» Work instruction
Gather every line in the listing below that contains the word "деле".

» Raw data
━━━

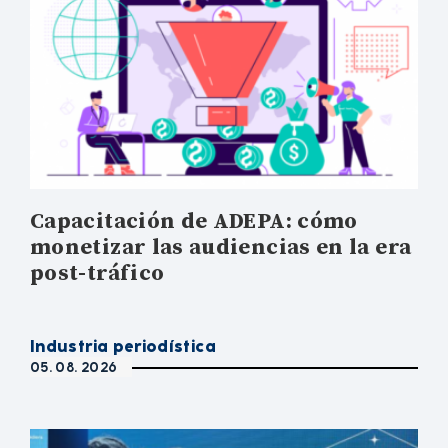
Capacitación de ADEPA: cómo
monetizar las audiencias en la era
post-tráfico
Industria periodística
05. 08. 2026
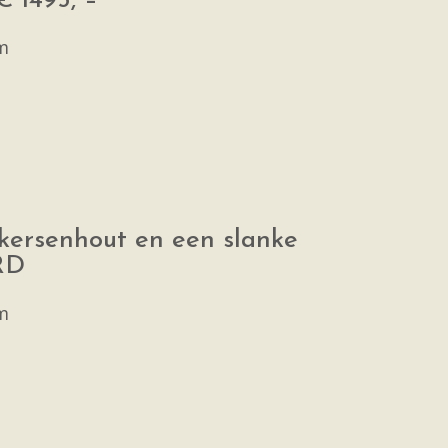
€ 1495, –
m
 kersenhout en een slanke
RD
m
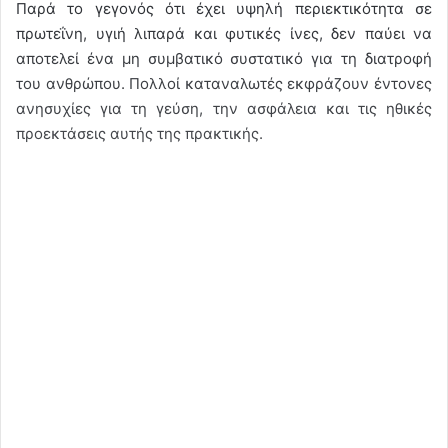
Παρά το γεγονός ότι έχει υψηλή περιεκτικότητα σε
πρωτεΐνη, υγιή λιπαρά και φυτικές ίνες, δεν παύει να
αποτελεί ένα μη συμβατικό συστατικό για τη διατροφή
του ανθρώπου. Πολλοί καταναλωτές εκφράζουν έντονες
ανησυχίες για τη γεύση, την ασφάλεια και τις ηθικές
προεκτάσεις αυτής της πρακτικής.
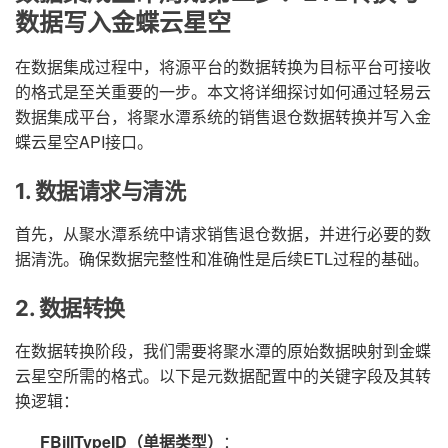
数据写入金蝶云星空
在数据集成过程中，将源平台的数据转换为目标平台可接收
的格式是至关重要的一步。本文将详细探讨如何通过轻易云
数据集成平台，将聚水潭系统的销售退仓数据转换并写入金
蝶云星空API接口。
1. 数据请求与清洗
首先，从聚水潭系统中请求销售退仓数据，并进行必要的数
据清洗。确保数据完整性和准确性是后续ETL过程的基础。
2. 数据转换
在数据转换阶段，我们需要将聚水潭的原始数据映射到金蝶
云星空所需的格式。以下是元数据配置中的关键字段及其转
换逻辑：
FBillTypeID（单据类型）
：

━━━

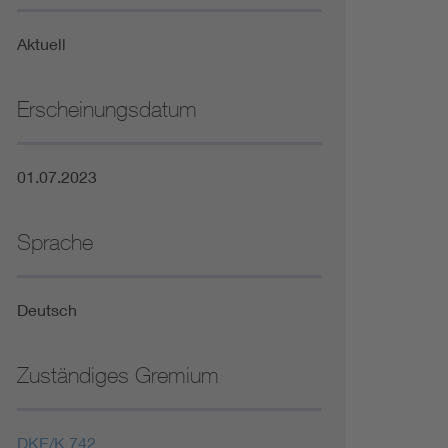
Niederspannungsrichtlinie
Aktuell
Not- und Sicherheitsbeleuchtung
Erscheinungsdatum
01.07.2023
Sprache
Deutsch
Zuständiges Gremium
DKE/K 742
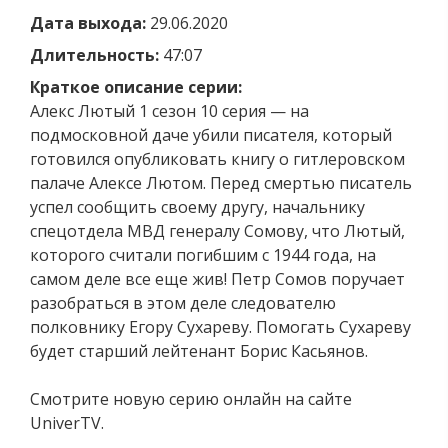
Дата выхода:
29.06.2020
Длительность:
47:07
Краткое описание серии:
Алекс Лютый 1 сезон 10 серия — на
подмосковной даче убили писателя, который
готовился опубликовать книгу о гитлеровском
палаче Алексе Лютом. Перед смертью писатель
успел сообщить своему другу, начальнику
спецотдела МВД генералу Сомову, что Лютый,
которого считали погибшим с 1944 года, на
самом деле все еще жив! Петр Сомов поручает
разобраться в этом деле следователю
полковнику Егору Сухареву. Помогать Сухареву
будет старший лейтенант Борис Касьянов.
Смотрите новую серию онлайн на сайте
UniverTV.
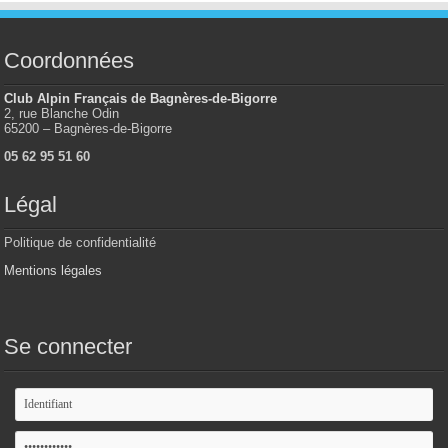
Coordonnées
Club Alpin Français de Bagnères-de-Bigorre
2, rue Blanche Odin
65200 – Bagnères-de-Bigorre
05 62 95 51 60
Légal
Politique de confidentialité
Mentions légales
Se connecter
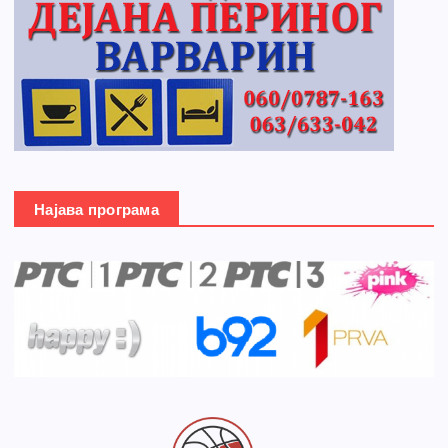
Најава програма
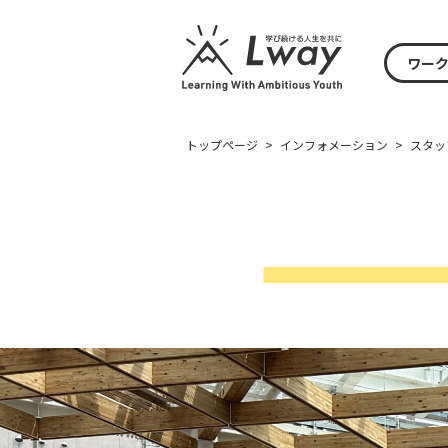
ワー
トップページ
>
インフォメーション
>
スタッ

━━━

» Problem solution
самом деле все еще жив! Петр Сомов поручает
разобраться в этом деле следователю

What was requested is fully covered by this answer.